One thing to think about is the case of annual average calculating. Extreme case can be models with 360 calendar that its months has to be equally weighted to average, but overwriting its time to the observation can result inaccurate weighting. Let me give some more thoughts on this to see if there is any systematic and easy way to handle it. During the mean time please feel free to post any thoughts or suggestions.
@lee1043 Hi Jiwoo, I agree that this would not be an issue if all the data were processed in a consistent way (e.g. using obs4MIPs method, maybe the users should do so in order to make sure the comparison between model and observations in a fair manner). While this indeed reduced the flexibility if users want to some established datasets, e.g. in my case, I was trying to directly use the observational climatology datasets derived by E3SM diagnostics, which is part of the reason that caused the failure of calculation in my case.
I added this correction as an option, especially when observation does not have CF-compliant time axis, but now I think I am more convinced to extend this as a default procedure if this continue to be an issue with @zhangshixuan1987's workflow. @zhangshixuan1987 What is the current status?
@lee1043: Hi Jiwoo, could you please explain what do you mean by "What is the current status?"

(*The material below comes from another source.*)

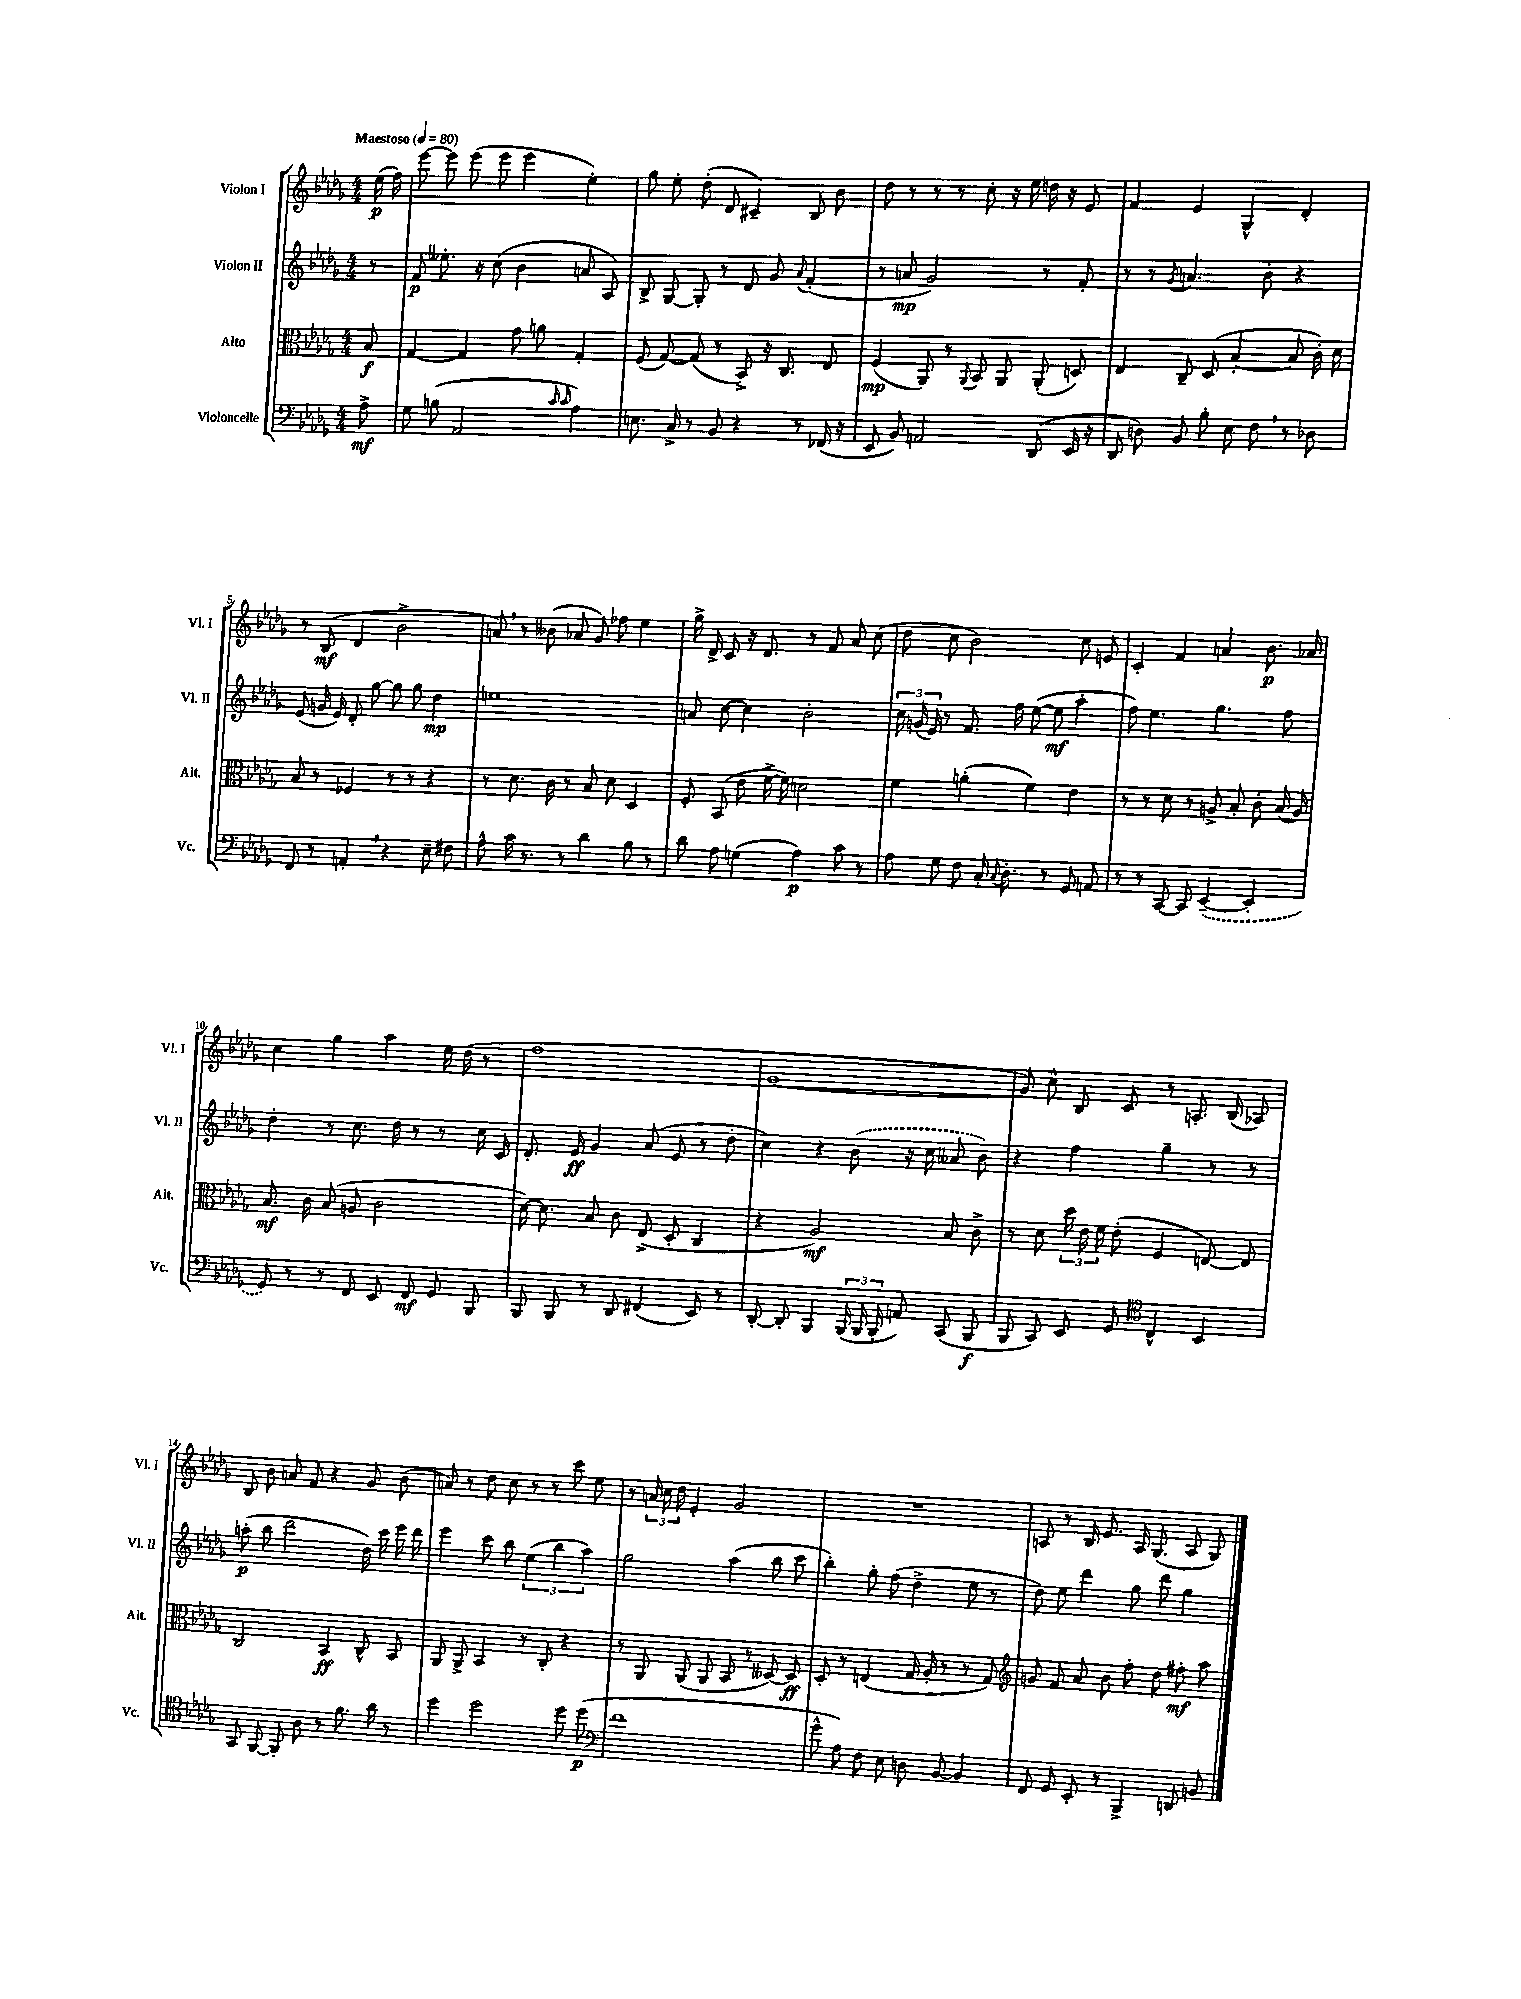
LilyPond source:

@zhangshixuan1987 sorry I was not clear enough. I was wondering if you have this issue continue with your reference dataset so whether you had to use any workaround, which in this case, I can make the time sync between model and obs as a default process.
@lee1043: I just mentioned in the e-mail I sent to you that the workflow for E3SM-pmp was designed to derive the observational and model climatologies on the fly with the available monthly datasets in E3SM diagnostics. I currently designed two methods to achieve this:
I hope this can answer your question. Overall, I think that the proposed changes here will be a simple but possibly dirty way to avoid the potential issues.
Thank you!
With best wishes,
Shixuan
@zhangshixuan1987 thank you for the reminder and sharing your workflow. I now updated PR #1162 to fully address this issue by time sync between model and observation as default for mean climate metrics as they are using only 12 time steps from annual cycle. I made observation time to be overwritten by model time because usually they have better CF-compliant time axis. Once PR #1162 is merged, this might enable skipping the method 2 in your comment.

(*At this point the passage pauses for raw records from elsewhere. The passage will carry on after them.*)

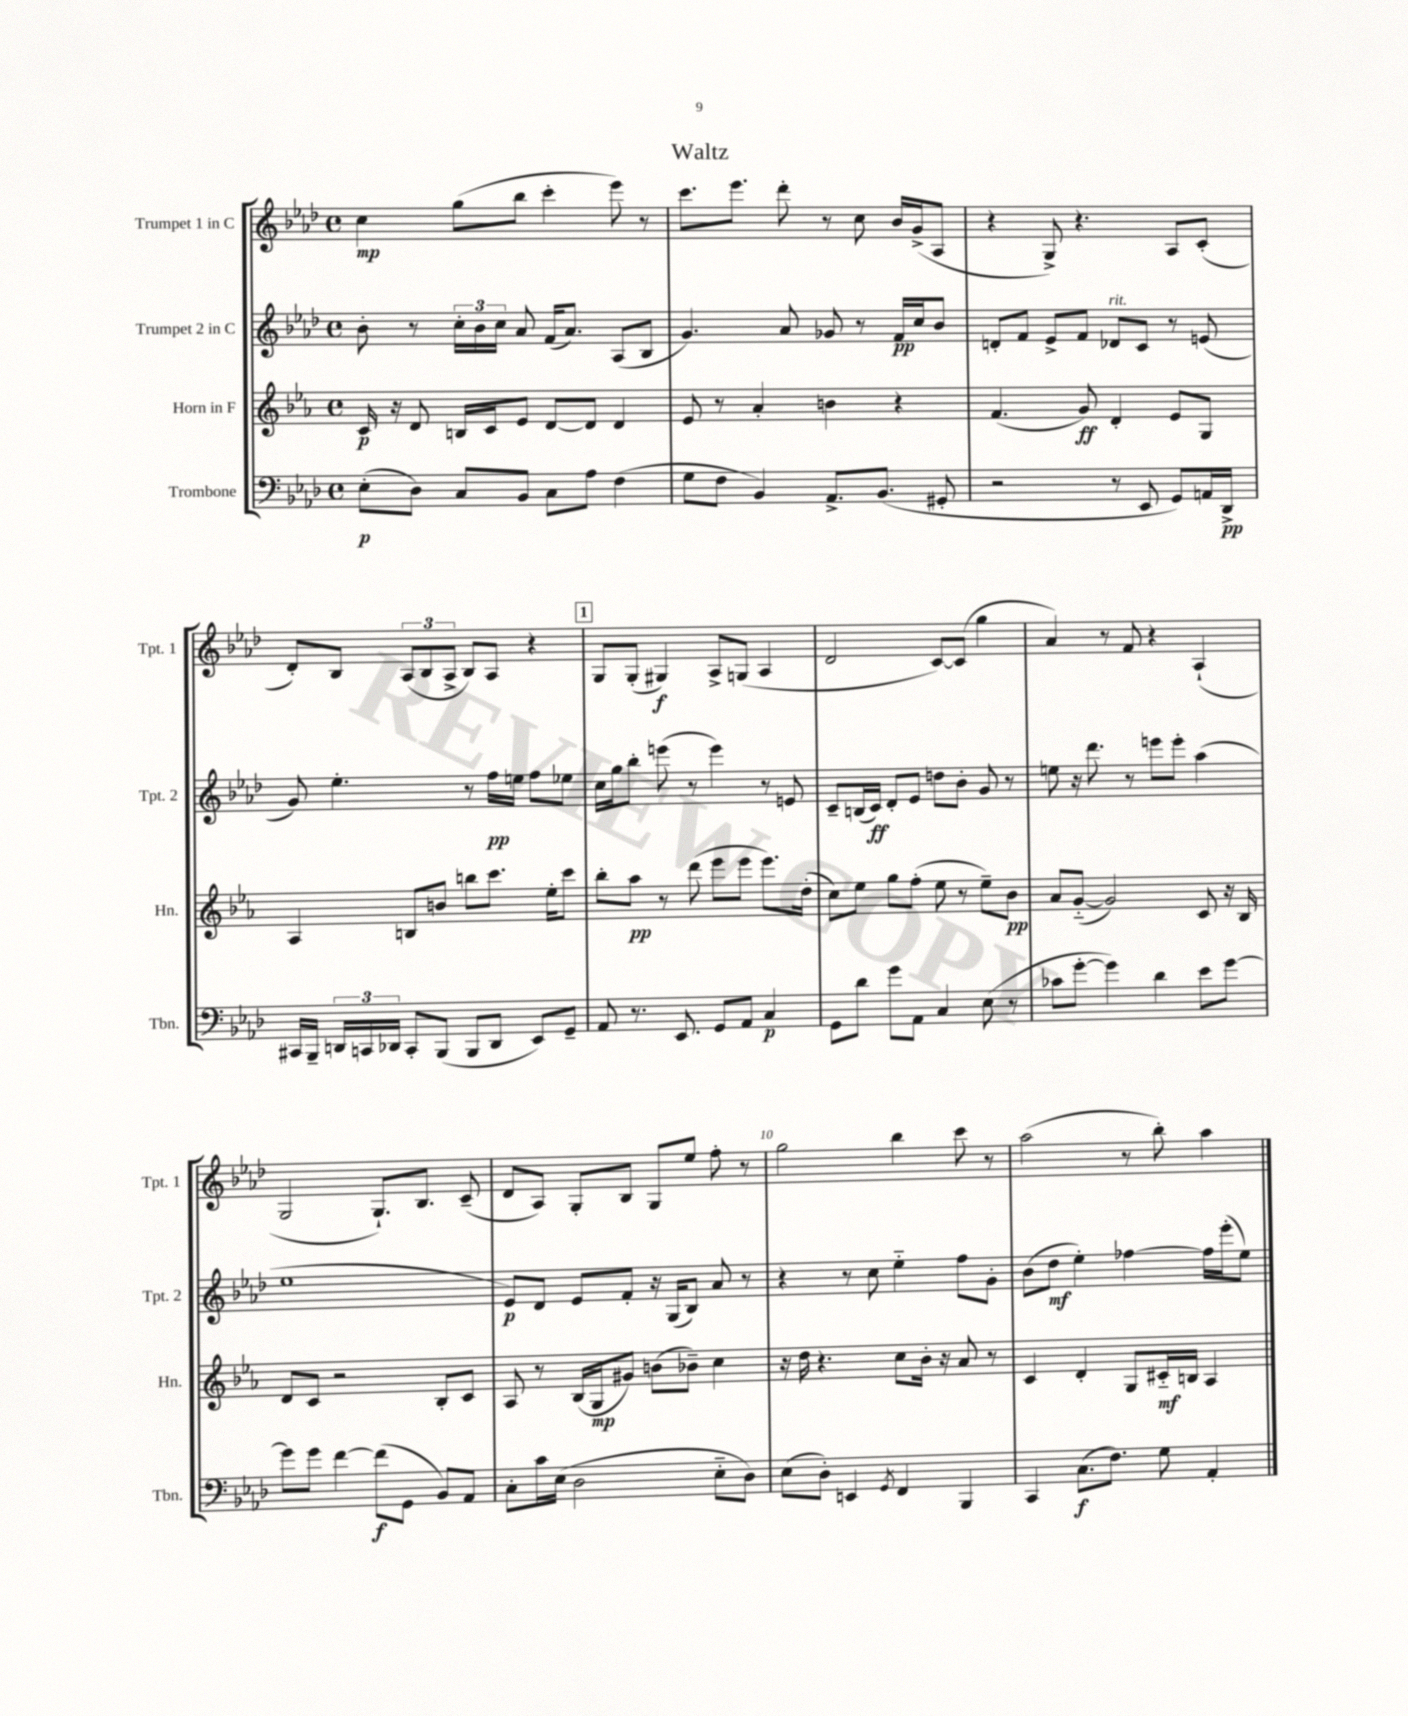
\header { title = "Waltz" }
<<
\new StaffGroup <<
\new Staff = "s0" \with { instrumentName = "Trumpet 1 in C" shortInstrumentName = "Tpt. 1" } {
    \clef treble \key aes \major \defaultTimeSignature \time 4/4
    \autoBeamOff c''4\mp g''8[( bes''8] c'''4-. ees'''8) r8 |
    c'''8.[ ees'''8.] des'''8-. r8 c''8 bes'16[ g'16->( aes8] |
    r4 g8->) r4. aes8[ c'8]-.( |
    des'8[-.) bes8] \tuplet 3/2 { aes8[( bes8 aes8]-> } bes8[) aes8] r4 |
    \mark \markup { \box "1" } g8[ g8]-.( gis4\f) aes8[-> g8]( aes4 |
    des'2 c'8[~) c'8]( g''4 |
    aes'4) r8 f'8 r4 aes4-!( |
    g2 g8.[-!) bes8.] c'8--( |
    des'8[ aes8]) g8[-. bes8] g8[ ees''8] f''8-. r8 |
    g''2 bes''4 c'''8 r8 |
    aes''2( r8 bes''8-.) aes''4 \bar "|." |
}
\new Staff = "s1" \with { instrumentName = "Trumpet 2 in C" shortInstrumentName = "Tpt. 2" } {
    \clef treble \key aes \major \defaultTimeSignature \time 4/4
    \autoBeamOff bes'8-. r8 \tuplet 3/2 { c''16[-. bes'16 c''16] } aes'8 f'16[( aes'8.]) aes8[( bes8] |
    g'4.) aes'8 ges'8 r8 f'16[\pp c''16 bes'8] |
    d'8[-. f'8] ees'8[-> f'8] des'8[^\markup { \italic "rit." } c'8] r8 e'8( |
    g'8) ees''4.-. r8 f''16[\pp e''16] f''8[ ees''8] |
    \mark \markup { \box "1" } c''16[ g''16 bes''8]-. e'''8( r8 e'''4) r8 e'8 |
    c'8[-- b16( c'16]\ff) des'8[-. ees'8] d''8[ bes'8]-. g'8 r8 |
    e''8 r16 des'''8. r8 e'''8[ e'''8]-. aes''4( |
    ees''1 |
    ees'8[\p) des'8] ees'8[ f'8]-. r16 g16[( bes8]) aes'8 r8 |
    r4 r8 c''8 ees''4-_ f''8[ g'8]-. |
    bes'8[( des''8]\mf ees''4-.) fes''4~ fes''16[ ees'''16-.( ees''8]) \bar "|." |
}
\new Staff = "s2" \with { instrumentName = "Horn in F" shortInstrumentName = "Hn." } {
    \clef treble \key ees \major \defaultTimeSignature \time 4/4
    \autoBeamOff c'16\p r16 d'8 b16[ c'16 ees'8] d'8[~ d'8] d'4 |
    ees'8 r8 aes'4-. b'4 r4 |
    f'4.( g'8\ff) d'4-. ees'8[ g8] |
    aes4 b8[ b'8] b''8[ c'''8.] ees''16[-. c'''8] |
    \mark \markup { \box "1" } bes''8[-. aes''8]\pp r8 d'''8( ees'''8[ ees'''8] ees'''8.[) d''16]-.( |
    c''8[) ees''8] g''8[ f''8]-.( ees''8 r8 ees''8[--) bes'8]\pp |
    aes'8[ g'8]~-_( g'2) c'8 r16 bes16 |
    d'8[ c'8] r2 bes8[-. c'8] |
    aes8 r8 bes16[( g16\mp gis'8]) b'8[( bes'8]--) c''4 |
    r16 d''16 r4. c''8[ bes'16]-. r16 aes'8 r8 |
    c'4 d'4-. g8[ cis'16-_\mf b16] aes4 \bar "|." |
}
\new Staff = "s3" \with { instrumentName = "Trombone" shortInstrumentName = "Tbn." } {
    \clef bass \key aes \major \defaultTimeSignature \time 4/4
    \autoBeamOff ees8[-.\p( des8]) c8[ bes,8] c8[ aes8] f4( |
    g8[ f8] bes,4) aes,8.[-> bes,8.]( gis,8-. |
    r2 r8 ees,8 g,8[) a,16 des,16]->\pp |
    cis,16[ bes,,16]-- \tuplet 3/2 { d,16[ c,16 des,16] } c,8[-. bes,,8]( bes,,8[ des,8] ees,8[) g,8]-- |
    \mark \markup { \box "1" } aes,8 r8. ees,8. g,8[ aes,8] c4\p |
    g,8[ des'8] g'8[ aes,8] c4 ees8( r8 |
    ces'8[ g'8]~-. g'4) des'4 ees'8[ g'8]~ |
    g'8[ g'8] f'4~ f'8[\f( g,8] bes,8[) aes,8] |
    c8[-. c'16 ees16]( des2 ees8[-_ des8]) |
    ees8[( des8]-.) e,4 \acciaccatura { g,8 } f,4 bes,,4 |
    c,4 c8.[\f( f8.]) g8 aes,4-. \bar "|." |
}
>>
>>
\layout { \context { \Score \override BarNumber.break-visibility = ##(#f #t #t) barNumberVisibility = #(every-nth-bar-number-visible 5) } }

Thanks! @lee1043 This sounds great to me.
What happened?
I tried to generate the mean climate metrics with PCMDI by comparing model simulations with observations. My simulation data here includes the pre-industrial control simulations ( model output time started from year 1), AMIP simulations (model output time started from year 1850 or 1950), and coupled historical simulations (model time started from year 1850 or 1950).
Following the tutorial on the PCMDI webpage, I was able to obtain a model of mean climate metrics expected from PCMDI except for the "rms_xyt" metric. I always got a NAN value in the result files. I explored my calculation procedure carefully, and found that the issues were pointed to the ``rms_xyt(dm, do, var=None)" function in the following code:
Specifically, the time dimension in dm (annual cycle of model mean climatology) and do (annual cycle of observation mean climatology) in my case were inconsistent. In my case,
Note that both data include 12 time samples for annual cycle, but they slightly differ in the decimal point of the time. Such small differences can invalidate the calculation such as ``ds["diff_square"] = (dm[var] - do[var]) ** 2" as python will think that the two data are not aligned with each other.
To my understanding, such differences in the time between "dm" and "do" can be easily hit in many cases, given that the model usually uses "noleap calendar" and observations often use "gregogren calendar". Therefore, I made some modifications in the ``compute_statistics.py":
The idea here is to use the observation as reference, and change the model time to be always consistent with the observations. In this way, the time in "dm" and "do" are guaranteed to be always aligned with each other. With these changes, the issues I mentioned above are resolved, and I can obtain valid "rms_xyt" metrics.
I report my use case of PCMDI here to see if this indicates a potential vulnerability in the calculation of PCMDI mean climate metrics.
What did you expect to happen? Are there are possible answers you came across?
No response
Minimal Complete Verifiable Example (MVCE)
No response
Relevant log output
No response
Anything else we need to know?
No response
Environment
The version of PCMDI in my case is an earlier version "pcmdi_metrics-3.2-pyhd8ed1ab_0" which was installed on the Argon Chrysilis machine using the "conda install" method, and Python 3.10.10 was used.